The Fault in our Stars – John Green


This book is about cancer and love and living with death and also love again. It´s a beautiful book but it is also (for reasons explained) a very sad book.

Hazel was diagnosed with Stage IV thyroid cancer when she was 13 and was prepared to die. A medical miracle shrunk the tumours in her lungs and she survived. For now. For two years she has been living a sort of an in between life. In between dying of cancer and being well. Everything she did before she got sick she no longer does; go to school, socialize, being normal. She is tethered to an oxygen tank who help her breath and the tumours are held at bay by chemicals. Hazel is determined to make as little “noice” living as possible, she is content living quietly with as little distruption as possible. Hazel has a dry wit about her, guilty pleasure in Americas Next Top Model and loves to read.

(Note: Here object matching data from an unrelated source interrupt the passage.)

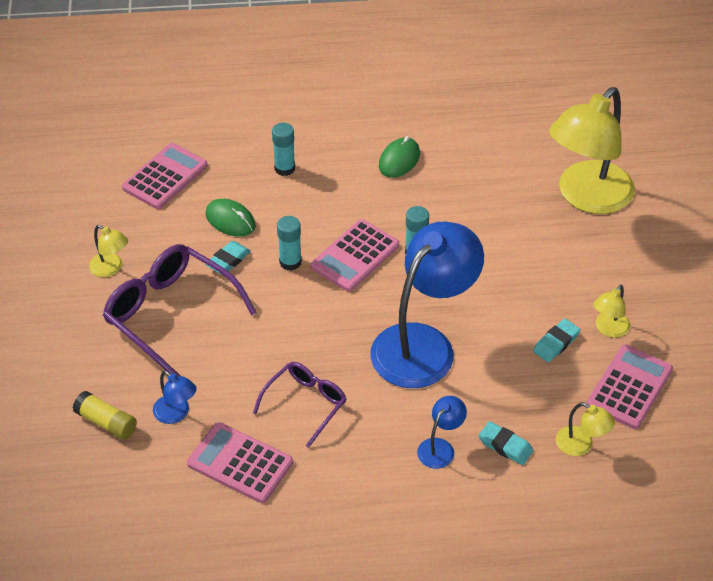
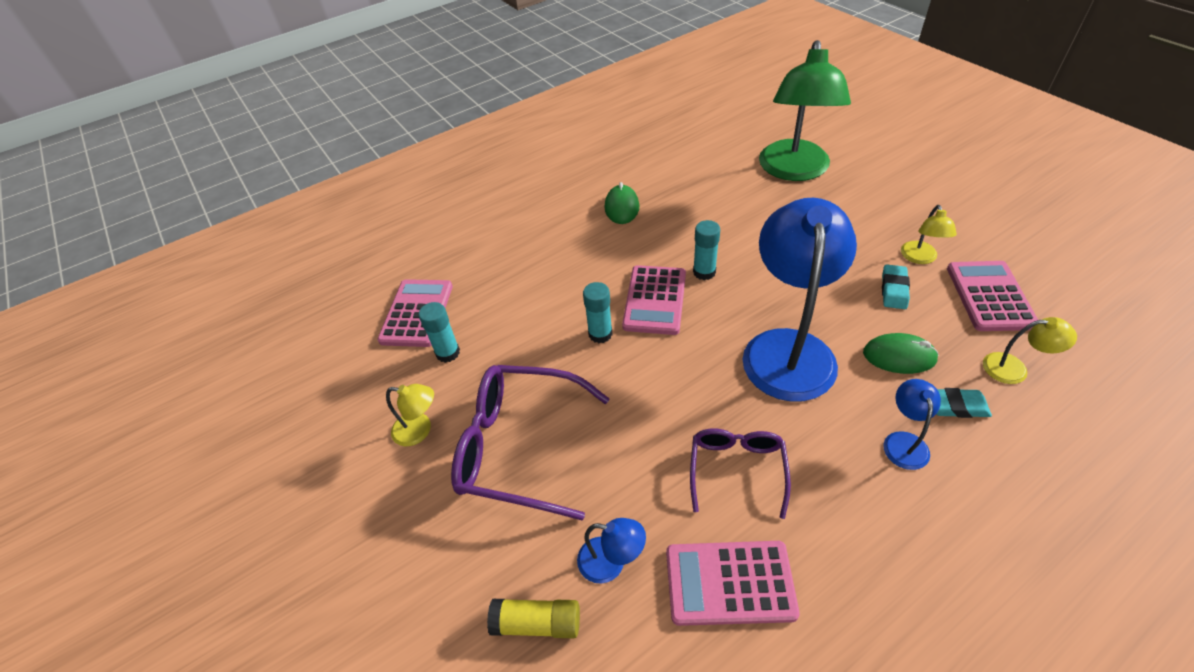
camera: 25 degrees left, 0 degrees up
green mouse [205,199,256,237] -> green mouse moved to [863,333,939,374]
turquoise eraser [205,241,251,274] -> none
turquoise glue stick [272,123,295,176] -> turquoise glue stick moved to [419,302,460,363]
yellow lamp [549,87,635,214] -> green lamp [759,40,851,181]

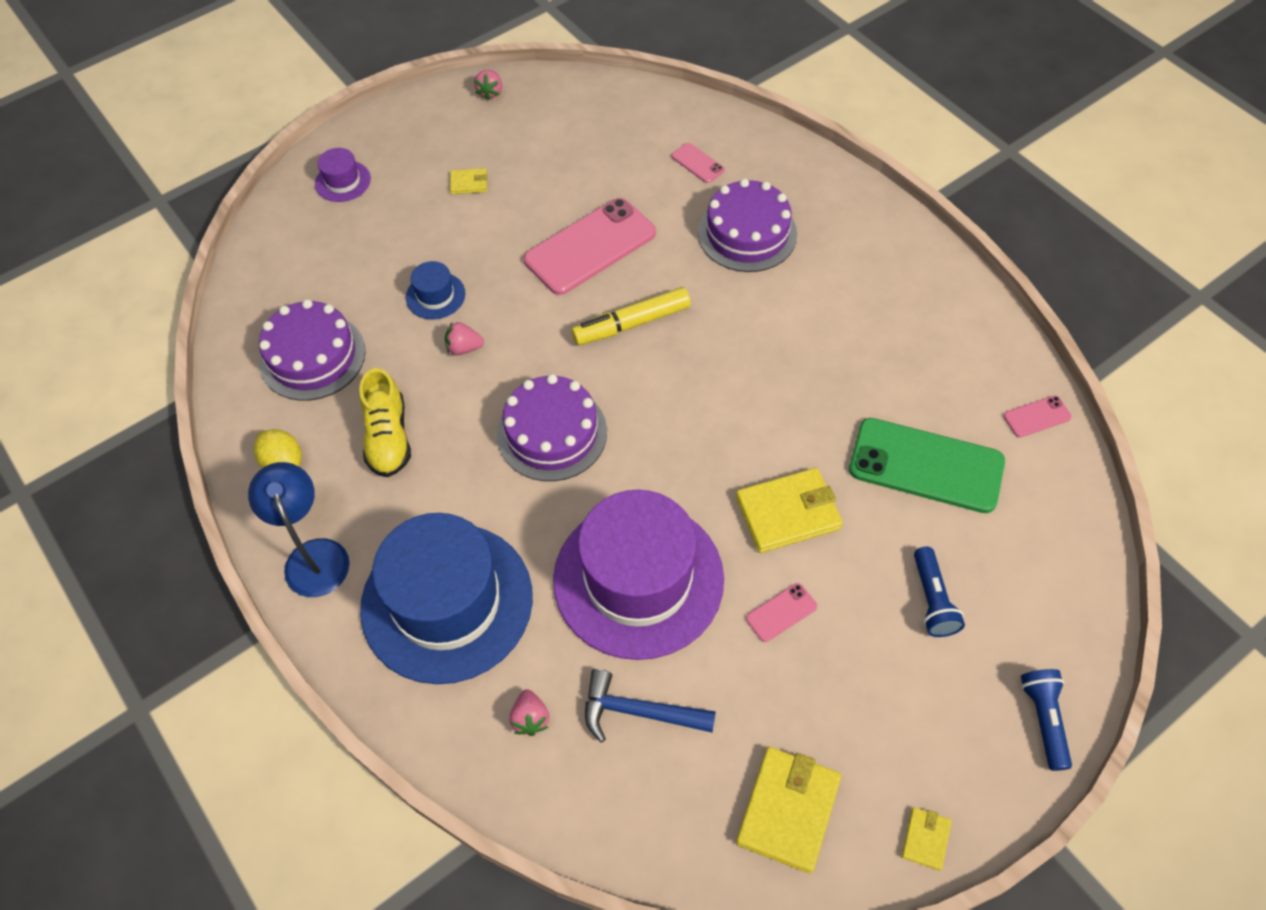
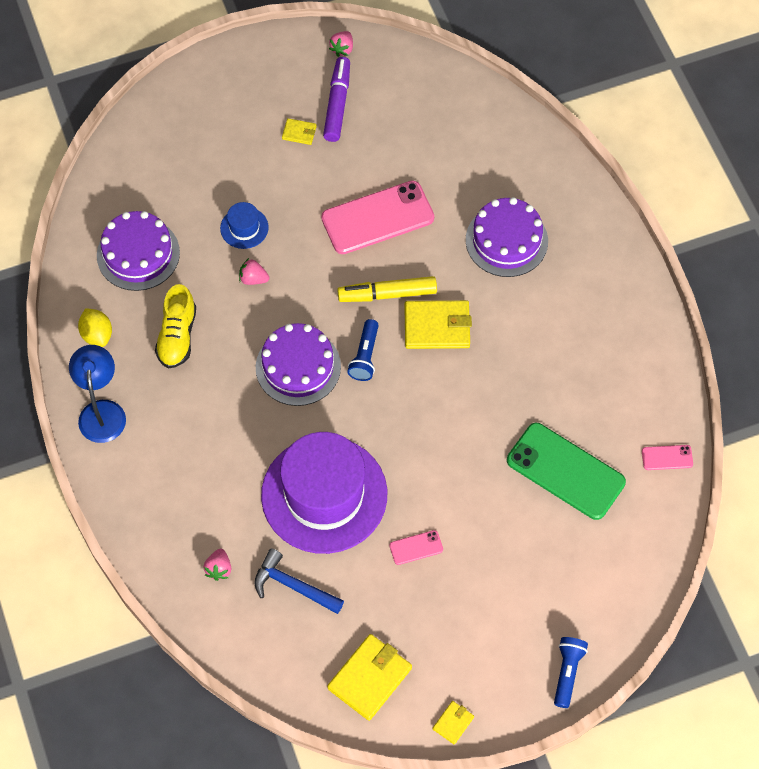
camera: 15 degrees right, 5 degrees up
purple hat [315,148,371,202] -> none
blue hat [360,513,533,684] -> none
pink phone [671,143,725,183] -> none
yellow wallet [736,468,843,553] -> yellow wallet moved to [404,300,472,349]
blue flashlight [914,547,965,637] -> blue flashlight moved to [347,319,379,381]
none -> purple marker [323,57,350,142]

Augustus Waters had cancer, lost his leg and is now in remission. Augustus is the opposite of Hazel; he wants to be remembered! He wants to make noice. He is also charismatic, caring and loveable. He is obsessed with metaphors and extremely determined. And he loves Hazel.

The two of them meet at a support group for kids with cancer. Their relationship is sweet and awkward and beautiful. A large part of the story revolves around Hazel´s-turned-Augustus´s favorite book and their almost desperate need to learn what happens to the characters after the book is finished. This need takes them to Amsterdam and the recluse author Peter Van Houten.

Despite some humour this is a heavy book and like so many others who have read it, I cried. I cried because it was so very sad. But John Greens real accomplishment is writing such a sad story and still making it warm and lovely and endearing. And that is a large part in what made is so very sad; you feel like you know these characters. You come to love the characters. These characters who, as Hazel would put it, don´t fall into the trap of becoming the clichéd “kids with cancer” characters who are heroic, wise and selfless. They are kids who are normal kids but also not at all normal because they have cancer this balancing act is done greatly by the masterful  John Green.

I recommend you read this beautiful book with a box of tissues beside you and after your done donate what you can spare to the cancer foundation.